1.3.1.2. L’homme et la méthode.

La figure particulièrement ambivalente d’Helbronner a suscité des interprétations radicalement opposées. D’un côté, l’œuvre magistrale qu’il léguait à la postérité sous la forme des douze tomes de la Description géométrique détaillée des Alpes le présentait comme un travailleur acharné, méthodique et désintéressé, une vision entretenue par Helbronner lui-même dans une prose profondément narrative qui ne laissait de côté aucun état d’âme. Certains comme Numa Broc le décrivirent comme un « géodésien supérieurement doué »908. D’autres comme Bruno-Henri Vayssière virent dans son travail l’« obstination extraordinaire d’un individu isolé », un « héros presque stylite », l’un des derniers explorateurs du territoire français, aux prises avec une entreprise « totalement désintéressée » avec « un manque absolu d’applications concrètes »909. En effet, l’œuvre se justifiait par elle-même : Helbronner ne tira de sa triangulation aucune théorie orogénique ou glaciaire, aucune carte, rien d’autre qu’une suite de récits d’ascension, de calculs détaillés et de photographies, réunies selon une méthode mise en place très tôt qui consistait à doubler toutes ses stations au théodolite par des tours d’horizon photographiques sur lesquels il reportait les points visés, et qu’il transformait parfois en aquarelles étirées en panorama.

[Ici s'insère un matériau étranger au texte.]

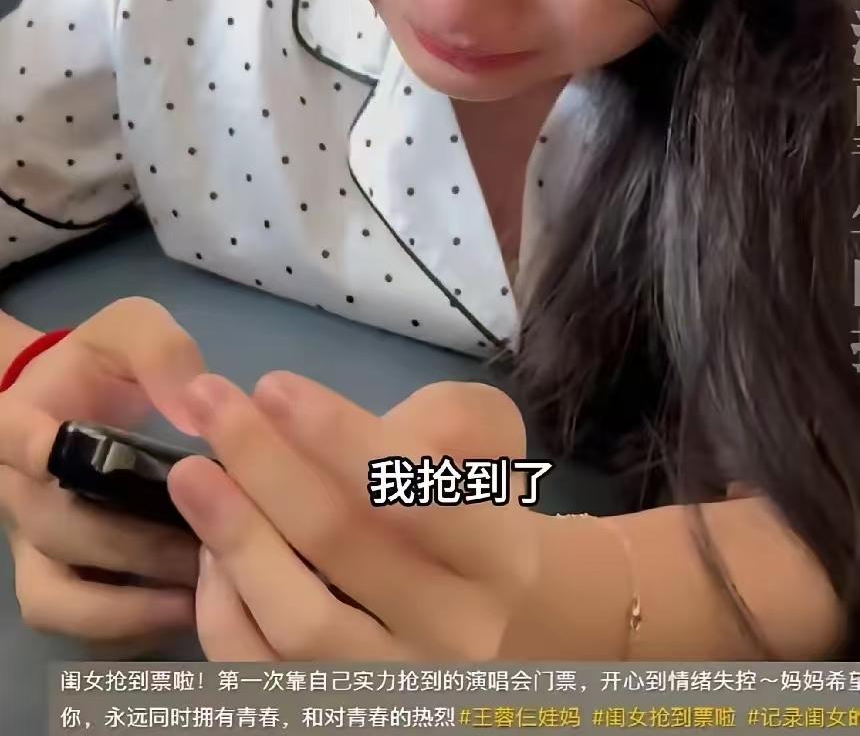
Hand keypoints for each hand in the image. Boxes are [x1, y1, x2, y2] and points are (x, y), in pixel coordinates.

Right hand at [0, 297, 205, 642]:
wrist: (78, 399)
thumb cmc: (102, 365)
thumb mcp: (130, 329)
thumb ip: (159, 351)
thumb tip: (193, 407)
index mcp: (18, 420)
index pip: (8, 434)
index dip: (26, 445)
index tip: (55, 447)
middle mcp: (17, 492)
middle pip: (58, 530)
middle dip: (134, 542)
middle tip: (212, 540)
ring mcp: (31, 545)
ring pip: (60, 597)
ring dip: (132, 601)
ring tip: (206, 588)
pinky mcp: (55, 584)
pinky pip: (79, 625)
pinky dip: (132, 626)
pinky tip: (194, 608)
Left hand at [167, 374, 544, 659]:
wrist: (500, 627)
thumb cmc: (475, 511)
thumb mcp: (490, 445)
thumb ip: (438, 419)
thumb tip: (332, 422)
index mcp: (500, 559)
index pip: (417, 496)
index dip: (338, 438)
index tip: (271, 384)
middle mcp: (455, 636)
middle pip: (344, 546)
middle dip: (266, 463)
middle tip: (209, 403)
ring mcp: (395, 688)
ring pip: (299, 622)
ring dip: (237, 537)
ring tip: (192, 475)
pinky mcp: (338, 714)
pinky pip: (261, 673)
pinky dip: (226, 609)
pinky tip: (210, 550)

D’un autre côté, comme le souligne Michel Coûteaux, patient explorateur du fond Helbronner au Musée dauphinois, son appropriation systématique de projets mûris par d’autres, sa volonté de reconnaissance, l’exploitation de nombreux collaborateurs dont les noms n’étaient presque jamais cités, le montraient comme un mégalomaniaque dictatorial, profitant de la fortune de sa femme pour assouvir une obstination que quelqu’un d’autre (Henri Vallot) lui avait mis en tête. Du grand œuvre que tout le monde lui reconnaît, Helbronner ne réalisa en fait presque rien. Toute l’organisation fut pensée par Henri Vallot. Le commandant Bourgeois choisit personnellement le théodolite acheté par Helbronner en 1904. Le matériel était transporté aux hautes stations par une succession de guides et porteurs, d’abord des civils payés par Helbronner, puis des militaires négociés avec le SGA en échange des résultats de ses calculs, des guides qui construisaient ou restauraient également les signaux avant son arrivée. Les calculs eux-mêmes furent exécutés par Henri Vallot, puis par Edith Helbronner, la fille de Paul licenciée en mathématiques, par Barth, licencié en sciences, ou par Reymond, géomètre expert. Une partie de la rédaction technique fut assurée par Hasse, un ancien calculateur du SGA910. Helbronner se contentait d’effectuer les mesures angulaires et les clichés photographiques. Finalement nommé à l’Académie des sciences en 1924, où il prit le siège d’un autre mécène autodidacte et alpiniste, le prince Roland Bonaparte911, il continua jusqu’à sa mort de s’accaparer tout le mérite de ce qui était un véritable travail collectif.

Notes
908.

BROC Numa. La montagne, la carte et l’alpinisme. Op. cit., p. 118.

909.

VAYSSIERE Bruno-Henri. Paul Helbronner, de Genève à Nice, 1900-1938. In Images de la montagne, op. cit., p. 125-126.

910.

COÛTEAUX Michel. La face cachée de Helbronner. Op. cit., p. 64.

911.

Petit-fils de Lucien, l’un des frères de Napoléon Ier. Véritable dilettante (contrairement à l’obsessionnel Helbronner), il soutint successivement de nombreux domaines, comme les recherches en glaciologie ou le développement de l’alpinisme.